▸ **Source data**
·····
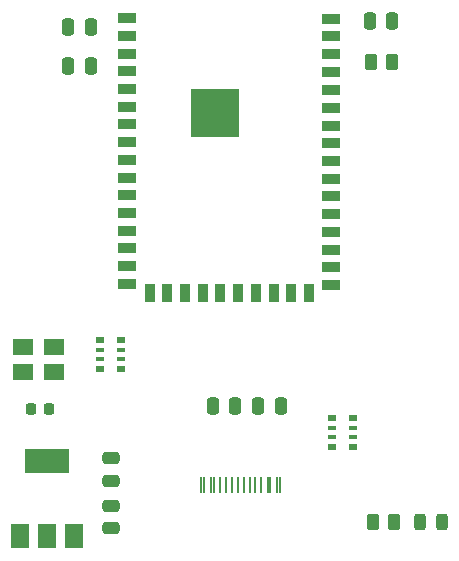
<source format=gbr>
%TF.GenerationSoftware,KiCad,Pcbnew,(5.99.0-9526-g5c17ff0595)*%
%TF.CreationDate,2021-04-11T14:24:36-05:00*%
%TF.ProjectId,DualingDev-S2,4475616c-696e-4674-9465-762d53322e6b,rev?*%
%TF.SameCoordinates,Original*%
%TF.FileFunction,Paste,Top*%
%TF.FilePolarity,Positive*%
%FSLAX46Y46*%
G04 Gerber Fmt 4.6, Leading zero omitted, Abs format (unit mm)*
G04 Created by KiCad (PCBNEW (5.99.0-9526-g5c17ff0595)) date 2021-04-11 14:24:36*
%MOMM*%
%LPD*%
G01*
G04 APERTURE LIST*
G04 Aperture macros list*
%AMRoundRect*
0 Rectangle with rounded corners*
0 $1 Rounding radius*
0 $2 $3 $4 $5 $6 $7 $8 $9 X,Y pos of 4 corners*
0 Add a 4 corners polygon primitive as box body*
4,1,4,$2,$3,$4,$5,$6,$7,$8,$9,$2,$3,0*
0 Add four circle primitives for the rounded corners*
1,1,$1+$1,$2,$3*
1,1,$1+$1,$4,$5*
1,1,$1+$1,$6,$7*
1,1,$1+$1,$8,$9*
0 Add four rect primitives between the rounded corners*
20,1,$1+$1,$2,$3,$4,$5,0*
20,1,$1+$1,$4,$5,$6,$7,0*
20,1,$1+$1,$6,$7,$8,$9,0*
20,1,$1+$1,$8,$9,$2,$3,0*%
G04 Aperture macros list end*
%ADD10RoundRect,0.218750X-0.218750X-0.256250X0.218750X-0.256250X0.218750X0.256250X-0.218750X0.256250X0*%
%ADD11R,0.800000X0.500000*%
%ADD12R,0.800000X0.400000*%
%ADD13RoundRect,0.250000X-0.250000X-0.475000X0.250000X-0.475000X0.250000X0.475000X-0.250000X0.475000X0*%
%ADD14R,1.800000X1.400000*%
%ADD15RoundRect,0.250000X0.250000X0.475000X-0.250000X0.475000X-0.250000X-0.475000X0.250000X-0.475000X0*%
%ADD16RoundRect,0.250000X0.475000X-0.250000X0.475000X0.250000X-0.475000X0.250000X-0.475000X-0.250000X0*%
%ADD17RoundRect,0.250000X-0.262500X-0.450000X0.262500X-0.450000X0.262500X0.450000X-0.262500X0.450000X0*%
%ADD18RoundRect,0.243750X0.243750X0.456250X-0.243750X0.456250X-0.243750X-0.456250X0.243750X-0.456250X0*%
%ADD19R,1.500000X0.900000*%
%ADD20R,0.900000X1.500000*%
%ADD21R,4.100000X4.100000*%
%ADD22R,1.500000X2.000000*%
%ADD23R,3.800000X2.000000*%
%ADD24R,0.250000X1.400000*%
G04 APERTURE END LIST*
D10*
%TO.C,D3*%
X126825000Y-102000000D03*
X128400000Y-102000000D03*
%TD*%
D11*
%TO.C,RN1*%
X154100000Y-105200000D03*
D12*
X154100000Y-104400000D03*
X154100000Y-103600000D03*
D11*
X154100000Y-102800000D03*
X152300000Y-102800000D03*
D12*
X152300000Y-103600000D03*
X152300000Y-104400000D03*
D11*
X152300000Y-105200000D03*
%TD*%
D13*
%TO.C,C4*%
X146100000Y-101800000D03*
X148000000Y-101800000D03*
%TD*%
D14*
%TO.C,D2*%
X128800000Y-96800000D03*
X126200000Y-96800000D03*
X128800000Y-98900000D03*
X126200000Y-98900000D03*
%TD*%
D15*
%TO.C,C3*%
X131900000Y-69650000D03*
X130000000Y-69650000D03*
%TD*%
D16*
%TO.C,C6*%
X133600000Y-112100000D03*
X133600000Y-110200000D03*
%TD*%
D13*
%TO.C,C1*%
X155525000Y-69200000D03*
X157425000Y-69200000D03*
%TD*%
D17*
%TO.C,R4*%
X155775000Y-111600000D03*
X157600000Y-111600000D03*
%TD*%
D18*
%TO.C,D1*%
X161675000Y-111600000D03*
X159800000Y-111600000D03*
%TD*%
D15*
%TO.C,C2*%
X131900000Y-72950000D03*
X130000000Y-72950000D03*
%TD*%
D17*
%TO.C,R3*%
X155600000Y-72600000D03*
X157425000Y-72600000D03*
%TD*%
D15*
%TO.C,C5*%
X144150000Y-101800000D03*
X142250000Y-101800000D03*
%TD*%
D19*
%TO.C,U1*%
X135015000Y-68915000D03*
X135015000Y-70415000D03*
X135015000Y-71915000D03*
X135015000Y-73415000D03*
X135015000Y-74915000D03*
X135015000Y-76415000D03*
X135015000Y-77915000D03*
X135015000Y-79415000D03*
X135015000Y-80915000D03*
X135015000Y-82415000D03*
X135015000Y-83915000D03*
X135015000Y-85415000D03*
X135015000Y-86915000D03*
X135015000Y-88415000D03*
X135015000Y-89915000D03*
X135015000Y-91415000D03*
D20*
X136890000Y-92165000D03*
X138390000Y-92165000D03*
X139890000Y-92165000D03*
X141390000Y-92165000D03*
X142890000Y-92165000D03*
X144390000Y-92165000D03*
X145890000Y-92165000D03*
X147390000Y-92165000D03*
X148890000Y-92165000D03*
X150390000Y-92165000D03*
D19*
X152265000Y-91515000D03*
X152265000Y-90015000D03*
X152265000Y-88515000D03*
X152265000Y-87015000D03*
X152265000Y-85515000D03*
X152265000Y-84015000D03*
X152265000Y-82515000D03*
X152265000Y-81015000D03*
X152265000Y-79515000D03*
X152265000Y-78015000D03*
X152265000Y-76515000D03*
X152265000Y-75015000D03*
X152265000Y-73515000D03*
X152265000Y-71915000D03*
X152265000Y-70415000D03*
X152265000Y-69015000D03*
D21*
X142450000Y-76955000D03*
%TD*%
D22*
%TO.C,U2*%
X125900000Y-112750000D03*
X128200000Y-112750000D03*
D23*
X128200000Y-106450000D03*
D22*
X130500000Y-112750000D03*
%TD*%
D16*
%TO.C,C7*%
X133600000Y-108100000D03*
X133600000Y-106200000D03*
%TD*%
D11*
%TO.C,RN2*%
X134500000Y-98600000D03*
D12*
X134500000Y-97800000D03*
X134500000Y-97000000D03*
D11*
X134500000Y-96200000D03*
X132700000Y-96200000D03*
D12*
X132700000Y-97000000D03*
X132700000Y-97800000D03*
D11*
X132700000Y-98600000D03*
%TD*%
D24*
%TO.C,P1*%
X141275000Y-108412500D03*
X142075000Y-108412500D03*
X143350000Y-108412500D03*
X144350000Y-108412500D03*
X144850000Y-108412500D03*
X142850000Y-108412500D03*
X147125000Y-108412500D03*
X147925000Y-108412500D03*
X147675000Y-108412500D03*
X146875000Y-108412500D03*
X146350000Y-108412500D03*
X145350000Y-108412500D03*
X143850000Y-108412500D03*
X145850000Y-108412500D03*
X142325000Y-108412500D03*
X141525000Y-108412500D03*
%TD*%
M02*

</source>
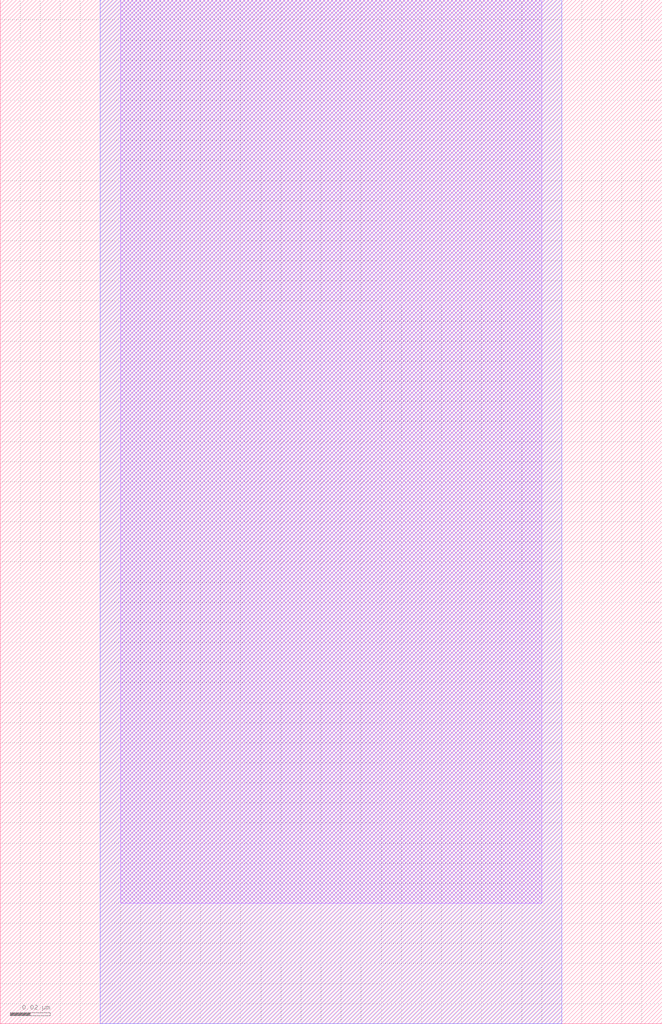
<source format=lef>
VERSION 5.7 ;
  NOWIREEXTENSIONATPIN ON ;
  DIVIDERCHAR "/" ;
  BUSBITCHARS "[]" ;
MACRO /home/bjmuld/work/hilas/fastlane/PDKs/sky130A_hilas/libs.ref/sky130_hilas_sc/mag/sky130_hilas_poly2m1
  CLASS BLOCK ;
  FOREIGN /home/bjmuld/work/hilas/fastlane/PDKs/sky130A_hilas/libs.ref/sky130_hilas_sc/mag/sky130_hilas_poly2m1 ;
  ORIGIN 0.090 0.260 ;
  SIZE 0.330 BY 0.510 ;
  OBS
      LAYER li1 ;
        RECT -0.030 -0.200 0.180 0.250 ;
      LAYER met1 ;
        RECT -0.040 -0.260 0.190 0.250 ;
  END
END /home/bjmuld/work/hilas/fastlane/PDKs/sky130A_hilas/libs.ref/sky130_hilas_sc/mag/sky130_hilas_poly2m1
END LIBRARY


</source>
·····
▸ **What the task asks**
Return the material from the line containing "X132700000Y-96200000D03*" through the line containing "CLASS BLOCK ;", exactly and in full, but without its pictures.

▸ **Result**
X132700000Y-96200000D03*
D12*
X132700000Y-97000000D03*
X132700000Y-97800000D03*
D11*
X132700000Y-98600000D03*
%TD*%
D24*
%TO.C,P1*%
X141275000Y-108412500D03*
X142075000Y-108412500D03*
X143350000Y-108412500D03*
X144350000Y-108412500D03*
X144850000Y-108412500D03*
X142850000Y-108412500D03*
X147125000Y-108412500D03*
X147925000Y-108412500D03*
X147675000Y-108412500D03*
X146875000Y-108412500D03*
X146350000Y-108412500D03*
X145350000Y-108412500D03*
X143850000Y-108412500D03*
X145850000Y-108412500D03*
X142325000Y-108412500D03*
X141525000Y-108412500D03*
%TD*%
M02*

</source>
<source format=lef>
VERSION 5.7 ;
  NOWIREEXTENSIONATPIN ON ;
  DIVIDERCHAR "/" ;
  BUSBITCHARS "[]" ;
MACRO /home/bjmuld/work/hilas/fastlane/PDKs/sky130A_hilas/libs.ref/sky130_hilas_sc/mag/sky130_hilas_poly2m1
  CLASS BLOCK ;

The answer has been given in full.